BANGALORE, March 12 (Reuters) - Thermal imaging and infra-red camera maker FLIR Systems Inc (FLIR.O) said on Thursday it is not putting itself up for sale, a day after its rival Axsys Technologies AXYS.O confirmed it was evaluating a possible sale.
“We have been very clear that we have everything we need within FLIR to be successful,” Tony Trunzo, senior vice-president, told Reuters.
Axsys, which makes defense surveillance and imaging systems, on Wednesday said pressure on its stock had led to “an increasing number of overtures from interested strategic buyers.”
Axsys shares rose 37 percent after the company put itself up for sale for roughly $60 a share, a deal that could trigger a wave of consolidation in the defense technology sector.

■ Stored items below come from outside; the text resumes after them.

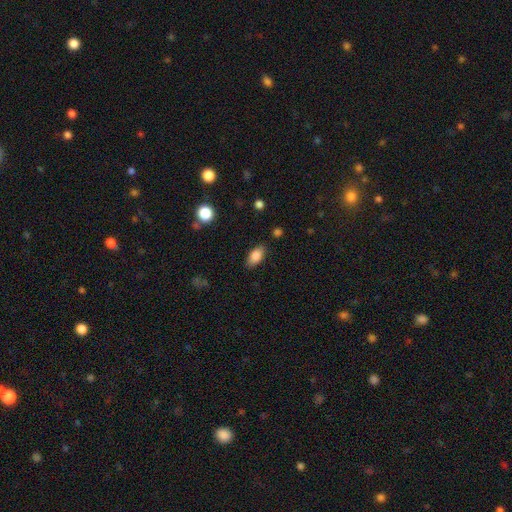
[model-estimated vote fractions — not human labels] Smooth or featured? smooth (85%)
How rounded? in between (89%)
Merging? none (84%)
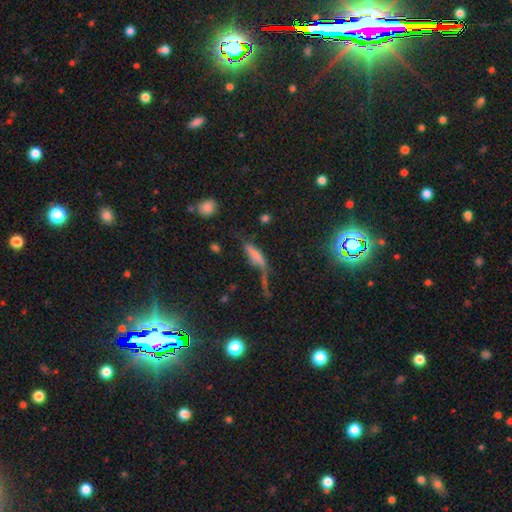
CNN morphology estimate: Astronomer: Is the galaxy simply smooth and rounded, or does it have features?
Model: smooth — 60%.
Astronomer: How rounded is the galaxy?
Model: cigar-shaped — 67%.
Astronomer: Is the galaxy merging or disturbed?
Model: none — 35% (runner-up: major disturbance, 25%).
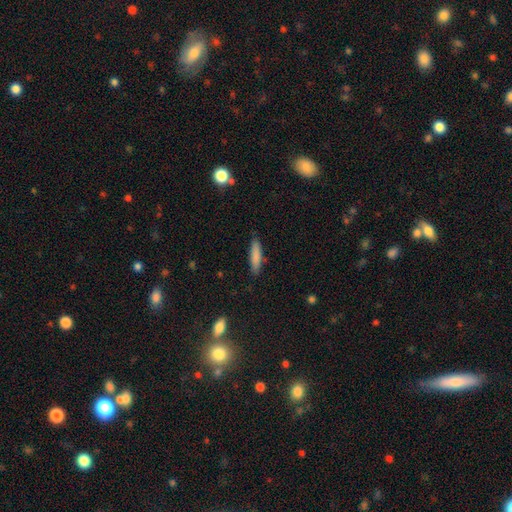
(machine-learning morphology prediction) The model was most divided on "how rounded": cigar-shaped: 79%, in between: 19%, round: 1%. More confident: merging — none (84%); smooth or featured — smooth (83%).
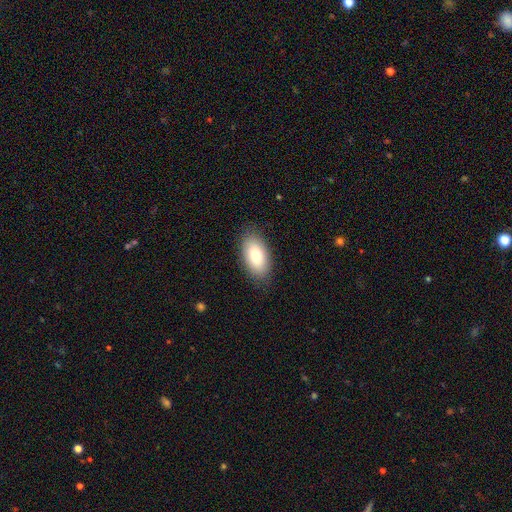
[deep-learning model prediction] A smooth galaxy with no disk features (79%) that is in between round and cigar-shaped (94%). Merging: none (86%).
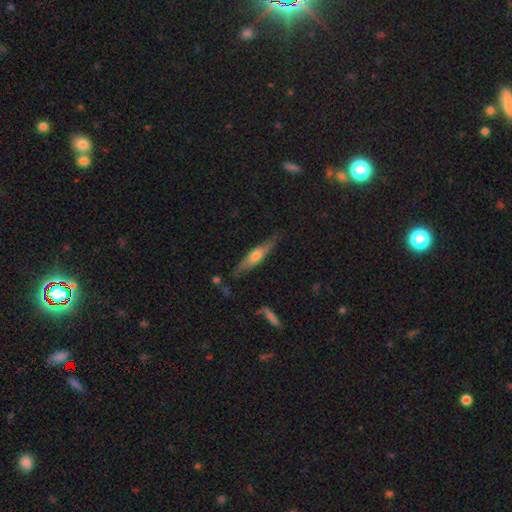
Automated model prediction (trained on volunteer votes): Morphology: type=featured or disk (55%); edge-on=yes (91%); edge-on bulge=rounded (87%); merging=none (79%).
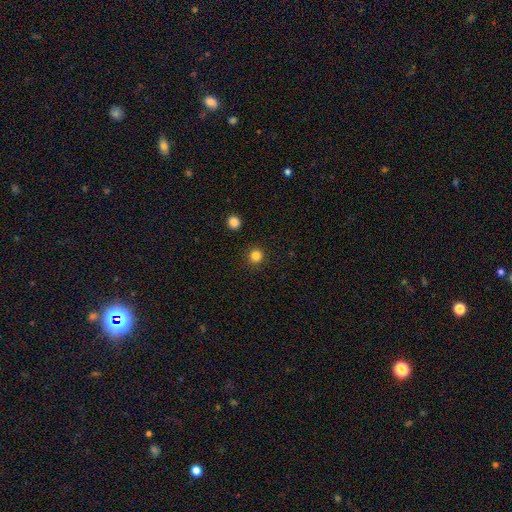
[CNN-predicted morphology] This appears to be a smooth galaxy with no disk features (83%) that is round (94%). Merging: none (91%).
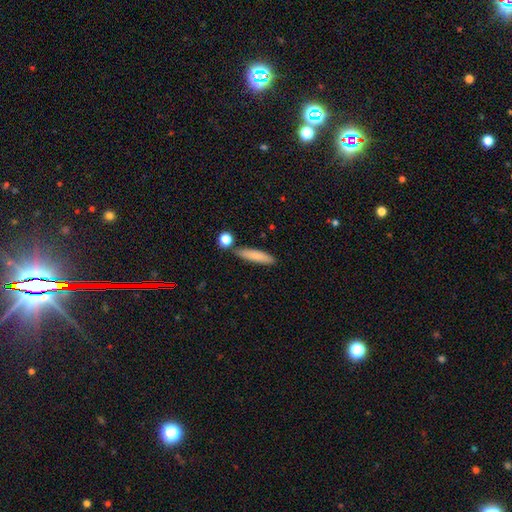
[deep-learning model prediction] Smooth or featured?
  - smooth: 80% *
  - featured or disk: 13%
  - star or artifact: 7%
How rounded?
  - cigar-shaped: 80% *
  - in between: 18%
  - round: 2%
Merging?
  - none: 80% *
  - minor disturbance: 11%
  - merger: 6%
  - major disturbance: 3%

“Consolidation could happen. There will be some smaller defense companies that may look at the opportunity at this point to become part of larger entities especially with the funding changes that are probably expected over the next couple of years in the industry,” Needham & Co analyst James Ricchiuti said.
Ricchiuti, however, said he does not see FLIR as a potential buyout candidate, given that it has a different business profile from Axsys.
FLIR’s government systems segment makes imaging products for the military and accounts for more than half of its overall revenue. The company also has commercial vision systems and thermography units.
“I think the noise and buzz around Axsys in the industry will probably help (FLIR) stock price,” said Boenning & Scattergood Inc analyst Michael Ciarmoli, who feels FLIR shares are undervalued now.
Shares of FLIR have more than halved since touching a high of $45.49 in July 2008.
The Axsys deal does not signal a major shift towards consolidation activity in the defense technology industry, FLIR’s senior vice-president said. “With the market tumult that we have right now, it is very dangerous to speculate on the basis of one transaction, and what that might mean for the overall market,” Trunzo said. He refused to comment on FLIR being a possible suitor for Axsys, and said: “By and large our acquisitions have tended not to be competitors.”
Trunzo said about a third of Axsys’ revenue is in areas that are competitive with FLIR, but the rest of it is optics and businesses that do not match FLIR’s line of business.
Boenning & Scattergood’s Ciarmoli thinks there are other areas and technologies and capabilities that FLIR would be looking to add to its portfolio.
The most attractive piece of Axsys’ business is surveillance and FLIR already has it, he added.